Le Barreau du Togo a fait sa rentrée solennelle vendredi 9 janvier 2026 au Palais des Congrès de Lomé, sous la présidence du Garde des Sceaux, ministre de la Justice et des Droits humains, Me Pacôme Adjourouvi. La cérémonie, qui a réuni de nombreuses figures du monde judiciaire togolais et sous-régional, s’est déroulée en présence de hautes autorités, dont le président du Sénat, Barry Moussa Barqué.
Ce rendez-vous annuel a été marqué par la passation de charges entre le bâtonnier sortant, Me Claude Folly Adama, et son successeur, Me Sambiani Yobé, quinzième bâtonnier de l’histoire du Barreau togolais. Élu pour un mandat de trois ans, il sera assisté de douze conseillers dans la conduite des affaires de l’Ordre. La cérémonie a également récompensé les meilleurs orateurs parmi les avocats stagiaires, à l’issue du concours de plaidoiries organisé autour du thème « La défense de la défense ».

Dans un discours longuement applaudi, Me Pacôme Adjourouvi a livré un message fort sur le rôle central de l’avocat dans l’État de droit. Insistant sur la nécessité de préserver l’indépendance de la défense, il a rappelé que l’avocat n’est ni l’ennemi de la justice ni un obstacle à la vérité, mais l’un de ses piliers essentiels. Selon lui, aucune justice équitable ne peut exister si la défense est affaiblie, entravée ou soupçonnée.
Le ministre a souligné que défendre la défense revient à garantir des principes fondamentaux tels que le secret professionnel, l’égalité des armes et l’indépendance des avocats, tout en rappelant les exigences d’éthique, de rigueur et de responsabilité qui accompagnent cette mission. Il a également affirmé la responsabilité de l’État dans la mise à disposition des moyens nécessaires à une justice équilibrée, estimant qu’une justice rapide mais déséquilibrée constitue une dérive.
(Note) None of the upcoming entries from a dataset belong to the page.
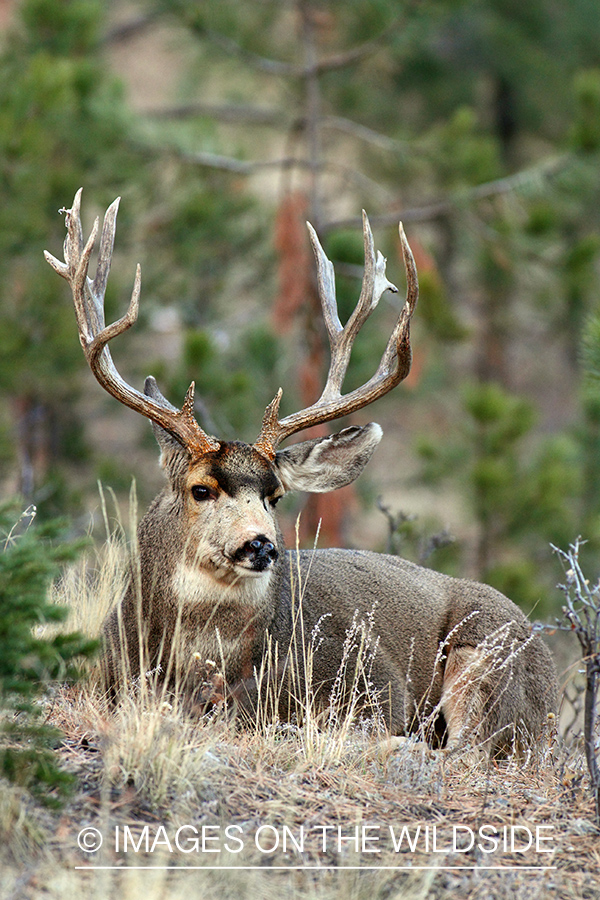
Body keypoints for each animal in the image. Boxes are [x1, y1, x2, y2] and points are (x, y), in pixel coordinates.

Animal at [46, 189, 557, 758]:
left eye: (275, 496)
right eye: (201, 489)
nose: (261, 545)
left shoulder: (373, 676)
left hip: (490, 660)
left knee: (467, 750)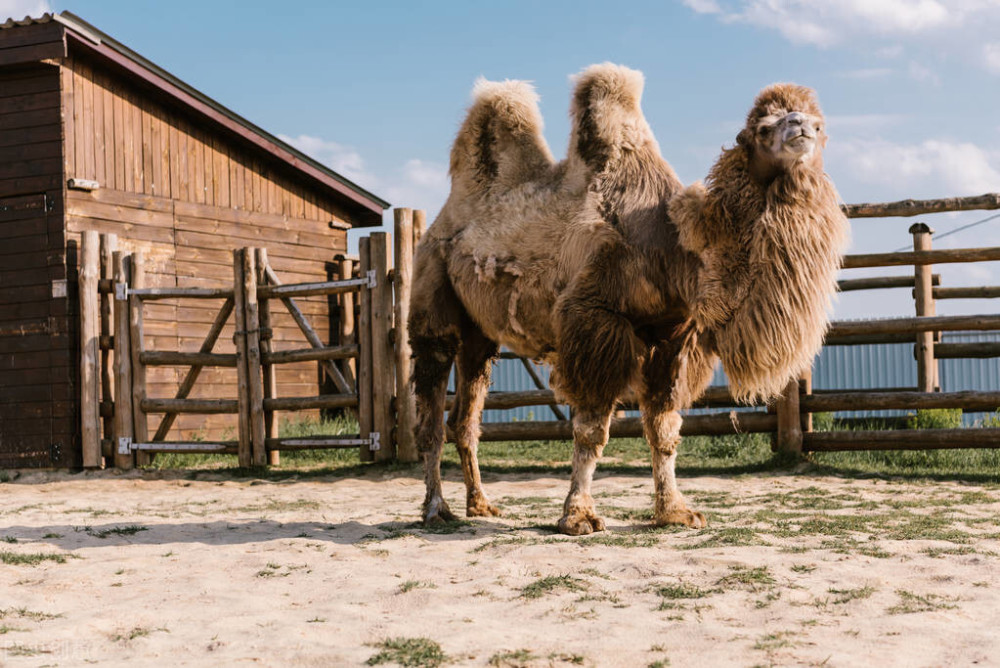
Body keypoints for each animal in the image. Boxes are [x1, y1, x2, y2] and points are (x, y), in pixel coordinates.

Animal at [406, 66, 844, 536]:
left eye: (820, 125)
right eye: (762, 129)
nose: (801, 127)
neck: (675, 252)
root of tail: (440, 222)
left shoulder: (673, 339)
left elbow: (664, 429)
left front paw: (675, 511)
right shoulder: (595, 320)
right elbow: (591, 430)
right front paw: (578, 516)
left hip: (480, 334)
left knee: (465, 417)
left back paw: (480, 505)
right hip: (432, 289)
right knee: (431, 412)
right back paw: (436, 510)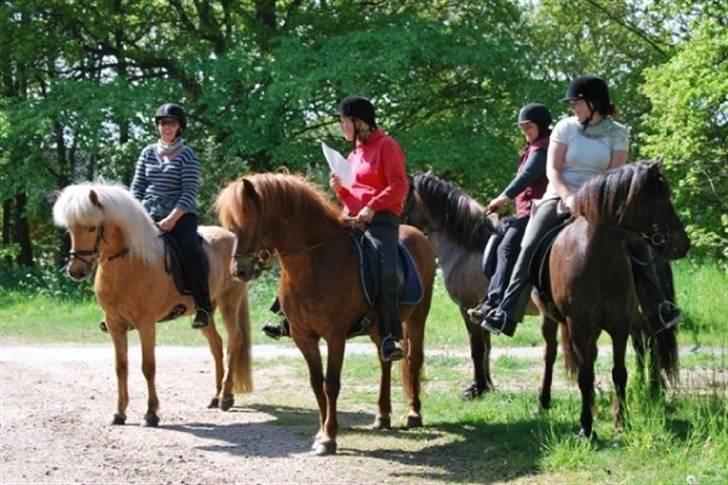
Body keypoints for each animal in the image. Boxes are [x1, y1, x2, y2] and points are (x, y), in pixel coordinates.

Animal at [53, 181, 253, 424]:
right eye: (70, 229)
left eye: (92, 228)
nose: (76, 271)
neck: (129, 263)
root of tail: (232, 237)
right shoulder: (115, 324)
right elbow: (121, 367)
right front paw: (119, 412)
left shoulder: (146, 324)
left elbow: (148, 367)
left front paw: (151, 413)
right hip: (205, 312)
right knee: (216, 344)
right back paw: (215, 397)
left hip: (229, 302)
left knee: (234, 340)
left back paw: (226, 397)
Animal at [213, 173, 436, 454]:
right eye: (230, 225)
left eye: (249, 220)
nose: (239, 271)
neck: (316, 261)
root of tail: (417, 234)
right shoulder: (303, 337)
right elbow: (316, 383)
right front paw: (321, 434)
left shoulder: (335, 336)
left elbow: (331, 384)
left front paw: (330, 438)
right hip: (379, 328)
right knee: (385, 360)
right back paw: (382, 415)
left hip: (418, 318)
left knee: (413, 359)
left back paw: (414, 413)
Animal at [404, 172, 540, 398]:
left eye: (405, 197)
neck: (468, 247)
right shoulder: (480, 312)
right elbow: (487, 348)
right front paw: (487, 386)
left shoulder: (467, 307)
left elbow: (477, 349)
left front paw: (478, 388)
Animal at [540, 161, 688, 436]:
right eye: (660, 200)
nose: (683, 244)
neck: (596, 257)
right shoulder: (580, 325)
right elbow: (585, 373)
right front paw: (586, 426)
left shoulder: (620, 324)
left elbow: (619, 372)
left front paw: (622, 419)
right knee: (554, 353)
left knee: (647, 342)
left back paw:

Réaffirmant l’engagement des autorités togolaises, le Garde des Sceaux a assuré que la justice en construction au Togo se veut à la fois ferme et équitable, indépendante et respectueuse de toutes ses composantes. Un message fort qui a donné le ton de la nouvelle année judiciaire et rappelé que la défense des libertés demeure indissociable de la défense de la justice.